22 Avril 2019

Togo: Arrestations d'opposants - D'où viendra le salut du peuple togolais ?

Depuis le 13 avril dernier, date de la dernière manifestation du Parti National Panafricain (PNP) dont le leader, Tikpi Salifou Atchadam, vit dans la clandestinité depuis plus d'un an, le bras sécuritaire du régime de Faure Gnassingbé semble avoir ouvert la chasse aux sorcières dans les rangs des militants du parti d'opposition.

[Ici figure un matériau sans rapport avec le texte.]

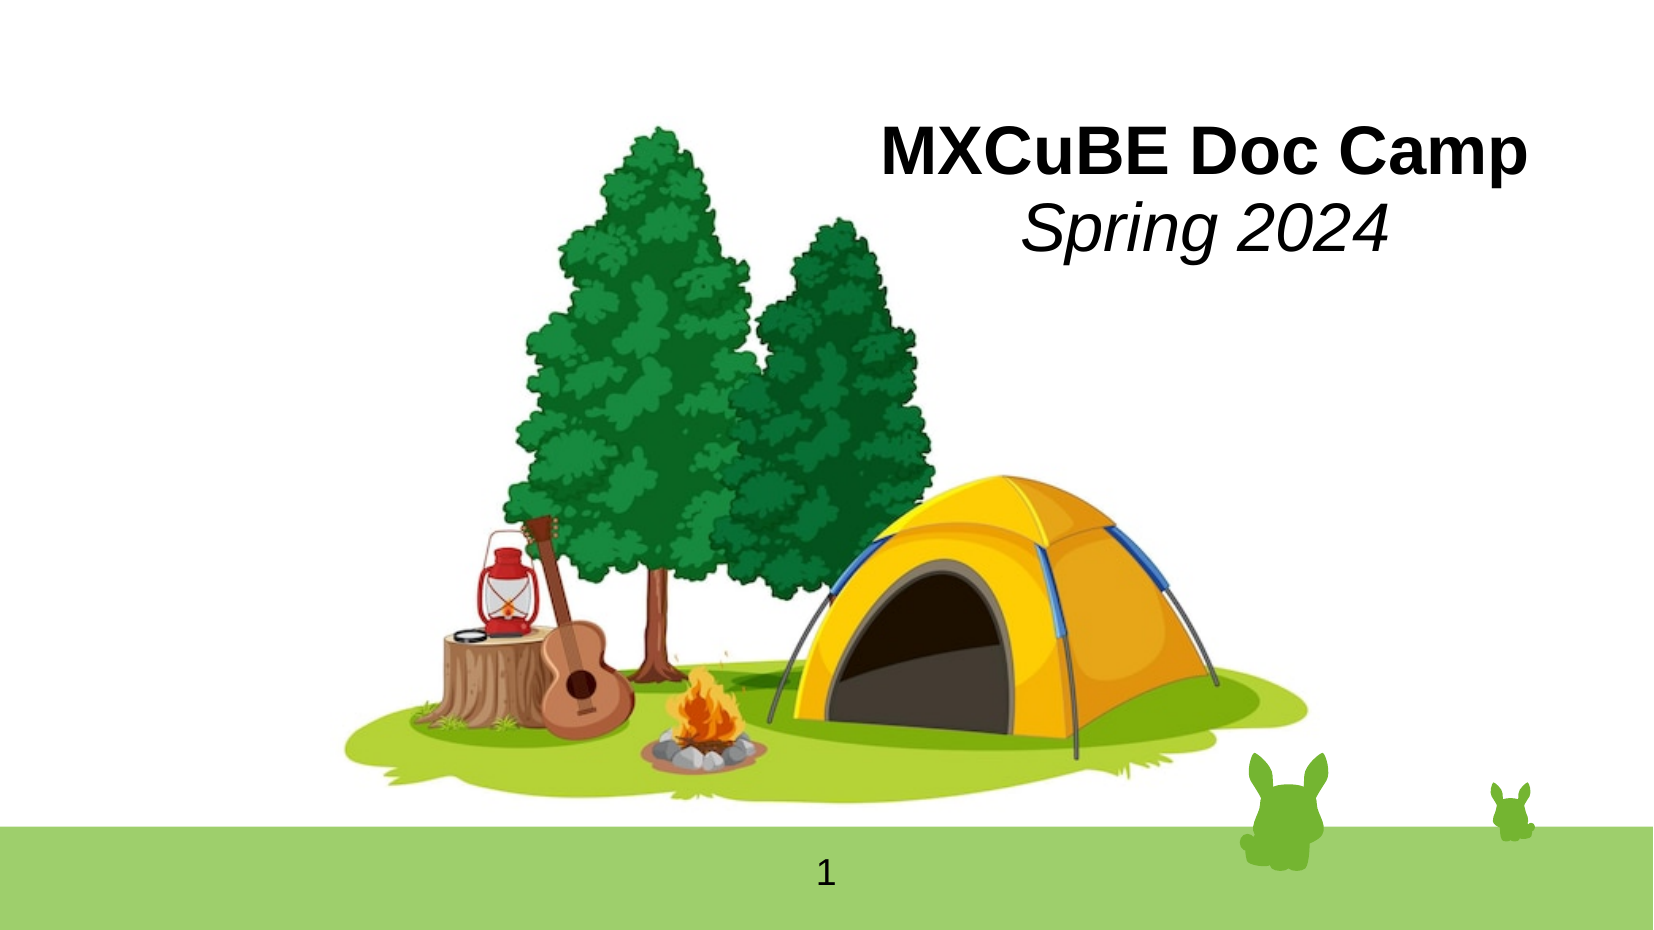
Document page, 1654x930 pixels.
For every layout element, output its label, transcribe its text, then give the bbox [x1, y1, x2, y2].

picture [330, 116, 1323, 814]
title MXCuBE Doc Camp Spring 2024 [798, 112, 1613, 267]
picture [1317, 788, 1323, 814]
text_box <number> [17, 844, 1636, 900]
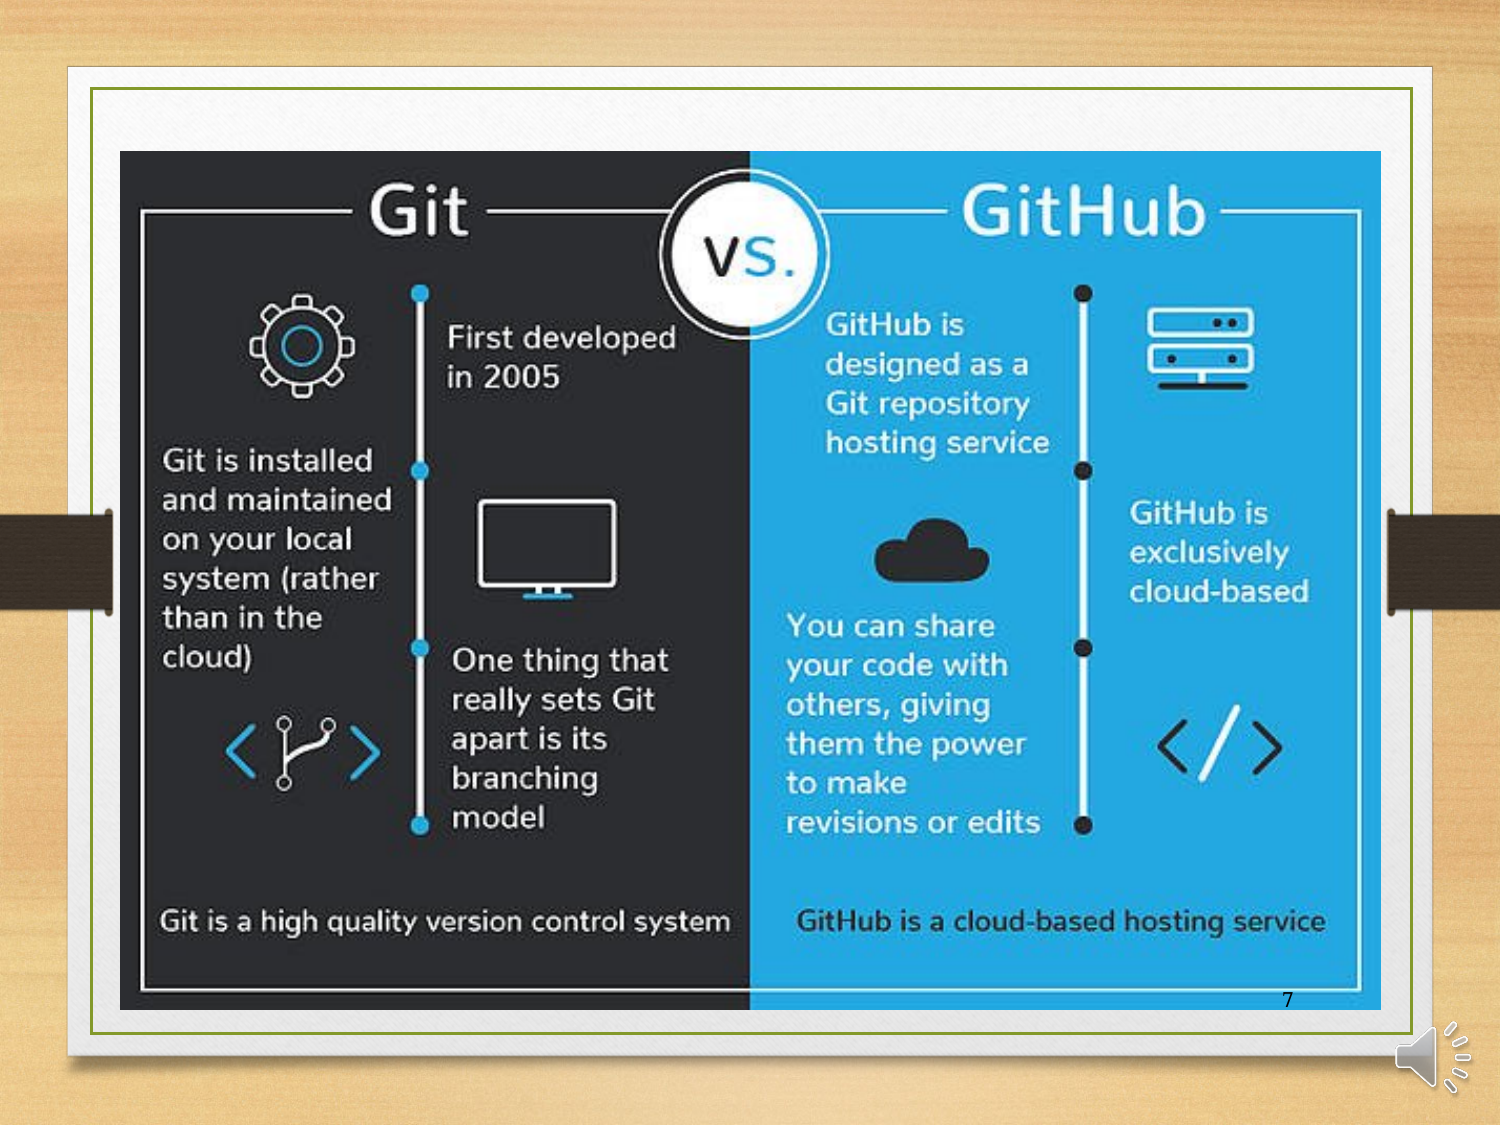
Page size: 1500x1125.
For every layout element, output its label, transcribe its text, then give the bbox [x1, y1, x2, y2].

En effet, ce sont successivement le trésorier, le secrétaire exécutif et le conseiller spécial du président du parti qui sont allés grossir les rangs des nombreux prisonniers politiques et d'opinion qui croupissent dans les geôles du régime, au motif que leur manifestation n'aurait pas respecté les itinéraires autorisés et qu'elle s'est soldée par une mort d'homme.

Comme l'on peut s'en douter, la raison avancée par les « sécurocrates » du régime n'est qu'un prétexte à leur volonté à peine masquée d'embastiller toute l'opposition qui, depuis plus d'une année, n'a cessé d'organiser des manifs pour dénoncer les ambitions de pouvoir à vie du satrape togolais.

En réalité, l'objectif visé à travers ces arrestations à tour de bras, c'est l'interdiction de toute forme de manifestations contre un pouvoir frileux, dont la principale phobie est que les révolutions démocratiques qui secouent le continent, ne se déportent devant ses portes. Mais faut-il s'étonner de ce énième tour de vis du pouvoir ?

Assurément, non quand on sait que Faure Gnassingbé a fini par gagner l'opposition à l'usure, sans faire la moindre concession. Jouant à fond la montre et usant de la répression, il a fait voler en éclats la coalition des partis de l'opposition qui constituait le seul véritable obstacle à son pouvoir.

Mieux, pour lui, la communauté sous-régionale et internationale, blasée, a fini par se lasser des problèmes politiques de l'ex-enclave allemande, laissant les mains libres au satrape dans les manœuvres de musèlement de son peuple sur l'autel de sa soif inextinguible de pouvoir. La question que l'on se pose est donc de savoir « d'où viendra le salut du peuple togolais. »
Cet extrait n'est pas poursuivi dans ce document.